God grant me the patience to raise this Generation Idiot child!
I learned a long time ago that no matter what kind of a parent I am, my son will always remember the part of me I don’t want him too. I’ve accepted the fact that every parent scars their child and most of us should have had counseling when we turned adults. I could be the perfect Christian mom and some how, some way my good intentions will end up out the window. These are things I’ve accepted. I deserve the Mother of the Year award – every year – with these types of recognition of my shortcomings. Yet this last week of my son’s sophomore year I realize just how much like me my son is and wish I had someone else to blame…

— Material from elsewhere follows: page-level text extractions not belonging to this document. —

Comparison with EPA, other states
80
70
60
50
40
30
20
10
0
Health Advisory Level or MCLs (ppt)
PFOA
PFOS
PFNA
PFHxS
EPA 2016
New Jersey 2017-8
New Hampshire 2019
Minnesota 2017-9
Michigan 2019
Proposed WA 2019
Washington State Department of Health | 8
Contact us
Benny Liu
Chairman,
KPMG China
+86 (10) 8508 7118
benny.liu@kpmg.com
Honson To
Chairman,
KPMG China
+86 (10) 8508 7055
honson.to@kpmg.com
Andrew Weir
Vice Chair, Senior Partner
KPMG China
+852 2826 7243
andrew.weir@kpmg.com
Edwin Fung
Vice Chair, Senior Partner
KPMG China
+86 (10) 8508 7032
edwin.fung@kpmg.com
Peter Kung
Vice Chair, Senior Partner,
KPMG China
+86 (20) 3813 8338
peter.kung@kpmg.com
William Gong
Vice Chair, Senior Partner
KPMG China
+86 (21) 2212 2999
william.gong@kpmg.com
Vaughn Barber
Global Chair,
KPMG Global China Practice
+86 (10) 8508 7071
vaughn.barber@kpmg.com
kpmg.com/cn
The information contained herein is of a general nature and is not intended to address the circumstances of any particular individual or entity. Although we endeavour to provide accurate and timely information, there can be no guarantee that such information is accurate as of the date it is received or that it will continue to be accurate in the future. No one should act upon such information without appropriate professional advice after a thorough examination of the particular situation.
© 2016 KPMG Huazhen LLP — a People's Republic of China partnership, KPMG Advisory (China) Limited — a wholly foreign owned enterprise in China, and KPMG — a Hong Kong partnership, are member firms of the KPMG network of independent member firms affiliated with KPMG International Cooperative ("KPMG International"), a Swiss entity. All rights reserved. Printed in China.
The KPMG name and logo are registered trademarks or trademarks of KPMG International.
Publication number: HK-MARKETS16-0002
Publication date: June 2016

Now before I am judged and stoned, let me explain. I am not and never will be a morning person. This is a trait my Mama passed on to my son. I’m not going to draw you a family tree but suffice it to say my adopted son is JUST like me through traits that were passed down through the family line. Weird things, like having to have your hands clean at all times or needing the last word of an argument, but I digress. My son has inherited this trait as well. He is not a morning person. Oh he’s learned to get up on time and function like a normal person (we live with the world’s biggest morning person so we have had to adapt) but neither of us are chatty, lovey dovey or particularly pleasant in the morning. So when this particular incident happened, it both scared me and made me laugh all at the same time!

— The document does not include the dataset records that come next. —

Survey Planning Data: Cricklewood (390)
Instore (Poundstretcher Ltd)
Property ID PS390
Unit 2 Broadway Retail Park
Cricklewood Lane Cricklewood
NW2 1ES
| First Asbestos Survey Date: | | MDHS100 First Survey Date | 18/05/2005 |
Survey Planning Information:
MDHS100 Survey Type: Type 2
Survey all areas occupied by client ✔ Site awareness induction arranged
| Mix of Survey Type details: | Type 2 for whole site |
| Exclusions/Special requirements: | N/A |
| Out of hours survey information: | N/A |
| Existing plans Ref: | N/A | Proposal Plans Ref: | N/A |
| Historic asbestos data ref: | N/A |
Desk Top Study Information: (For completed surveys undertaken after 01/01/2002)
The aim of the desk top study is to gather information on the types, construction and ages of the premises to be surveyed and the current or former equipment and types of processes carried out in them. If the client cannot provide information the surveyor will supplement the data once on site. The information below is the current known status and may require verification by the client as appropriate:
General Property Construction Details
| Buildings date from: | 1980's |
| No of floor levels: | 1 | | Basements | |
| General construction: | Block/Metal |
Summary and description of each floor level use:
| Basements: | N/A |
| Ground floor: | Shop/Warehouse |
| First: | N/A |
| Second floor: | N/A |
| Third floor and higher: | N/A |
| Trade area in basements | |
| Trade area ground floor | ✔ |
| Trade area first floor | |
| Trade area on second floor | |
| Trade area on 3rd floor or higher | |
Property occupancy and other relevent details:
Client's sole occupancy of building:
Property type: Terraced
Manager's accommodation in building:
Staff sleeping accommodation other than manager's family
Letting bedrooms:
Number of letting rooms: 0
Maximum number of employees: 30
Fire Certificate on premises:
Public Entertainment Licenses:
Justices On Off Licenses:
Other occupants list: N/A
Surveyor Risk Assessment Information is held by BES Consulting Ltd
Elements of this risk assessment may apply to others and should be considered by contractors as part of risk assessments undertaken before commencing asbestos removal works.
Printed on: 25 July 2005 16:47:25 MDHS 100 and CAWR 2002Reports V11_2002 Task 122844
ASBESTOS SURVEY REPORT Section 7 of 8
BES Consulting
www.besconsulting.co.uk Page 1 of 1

He was, as is the normal now, critiquing my driving skills and made a goof ball joke that cracked me up. He was also eating a muffin as we were on our way to school. I reached up to pat his shoulder because it really was a funny joke (don’t tell him this, but he’s the funniest person I know) and you would have thought my hand was a hot branding iron. “Don’t touch me in the mornings!” he all but screamed. Luckily I was at a stop sign so I looked over at him…thinking what the heck just happened…I mean that’s how I feel before I am awake, but I’ve never said it quite like that before. He quickly backtracked because he knew he had been rude. “I’m sorry can you please not touch me when I’m eating?” I quickly said, “no problemo kiddo” and he turned the whole thing into yet another joke by saying, “I’m like a dog, don’t mess with me when I’m eating” to which I laughed at but deep down I was freaking out because I know he’s more like me than he will ever want to admit.

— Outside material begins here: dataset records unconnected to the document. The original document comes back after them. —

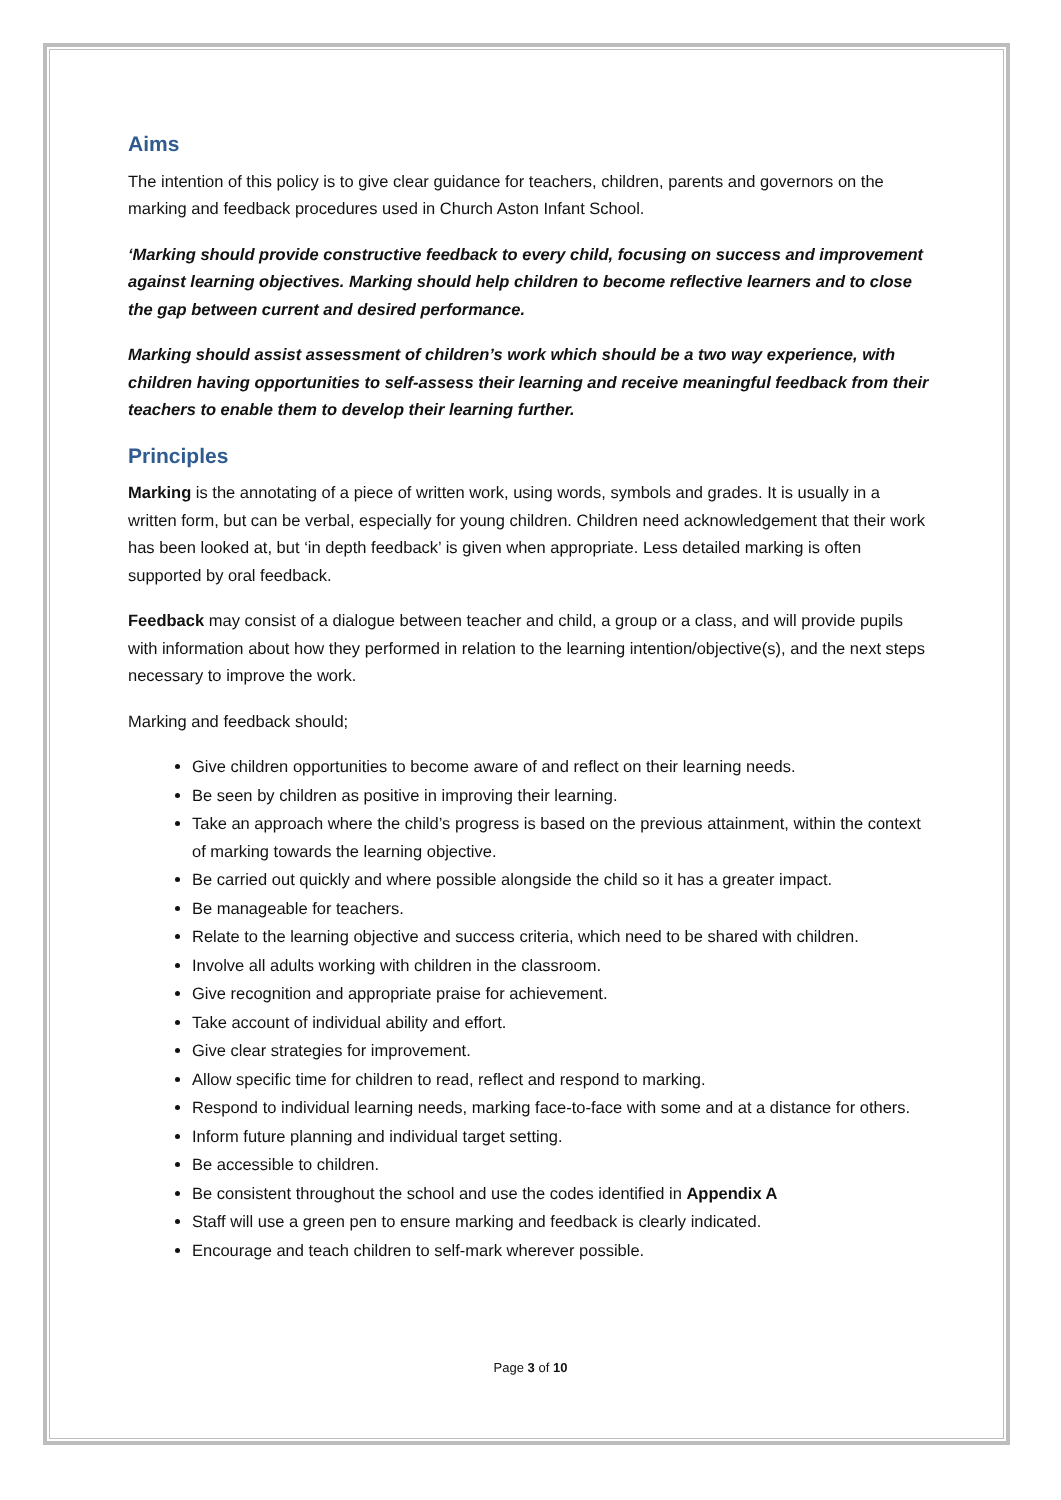Aims
The intention of this policy is to give clear guidance for teachers, children, parents and governors on the marking and feedback procedures used in Church Aston Infant School.
‘Marking should provide constructive feedback to every child, focusing on success and improvement against learning objectives. Marking should help children to become reflective learners and to close the gap between current and desired performance.
Marking should assist assessment of children’s work which should be a two way experience, with children having opportunities to self-assess their learning and receive meaningful feedback from their teachers to enable them to develop their learning further.
Principles
Marking is the annotating of a piece of written work, using words, symbols and grades. It is usually in a written form, but can be verbal, especially for young children. Children need acknowledgement that their work has been looked at, but ‘in depth feedback’ is given when appropriate. Less detailed marking is often supported by oral feedback.
Feedback may consist of a dialogue between teacher and child, a group or a class, and will provide pupils with information about how they performed in relation to the learning intention/objective(s), and the next steps necessary to improve the work.
Marking and feedback should;
Give children opportunities to become aware of and reflect on their learning needs.
Be seen by children as positive in improving their learning.
Take an approach where the child’s progress is based on the previous attainment, within the context of marking towards the learning objective.
Be carried out quickly and where possible alongside the child so it has a greater impact.
Be manageable for teachers.
Relate to the learning objective and success criteria, which need to be shared with children.
Involve all adults working with children in the classroom.
Give recognition and appropriate praise for achievement.
Take account of individual ability and effort.
Give clear strategies for improvement.
Allow specific time for children to read, reflect and respond to marking.
Respond to individual learning needs, marking face-to-face with some and at a distance for others.
Inform future planning and individual target setting.
Be accessible to children.
Be consistent throughout the school and use the codes identified in Appendix A
Staff will use a green pen to ensure marking and feedback is clearly indicated.
Encourage and teach children to self-mark wherever possible.
Page 3 of 10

Unless I seek you out (and it has to be a good 10:30-11 before my brain is fully functional), don’t be touching me! Under any circumstances. I don’t want to cuddle. I don’t want a hug. I don’t want to hold your hand. I am angry that my sleep has been interrupted. I’m not mad at you, but at the world. My poor hubby…he’s learned over the years and now if he has to wake me up does so by touching my leg through the covers because I’ve been so grumpy to him about it. When I have to go wake the son up, I try and do the same thing…leg, through the covers, and it tends to be better than trying to touch his shoulder. I don’t know why we are like this…we just are…and I would love to ask my Mama, God rest her soul, if she was the same way.
What a legacy I get to leave my soon to be junior…Just. Don’t. Freaking. Touch. Me. In. The. Mornings!
Yep, sign me up for Mother of the Year!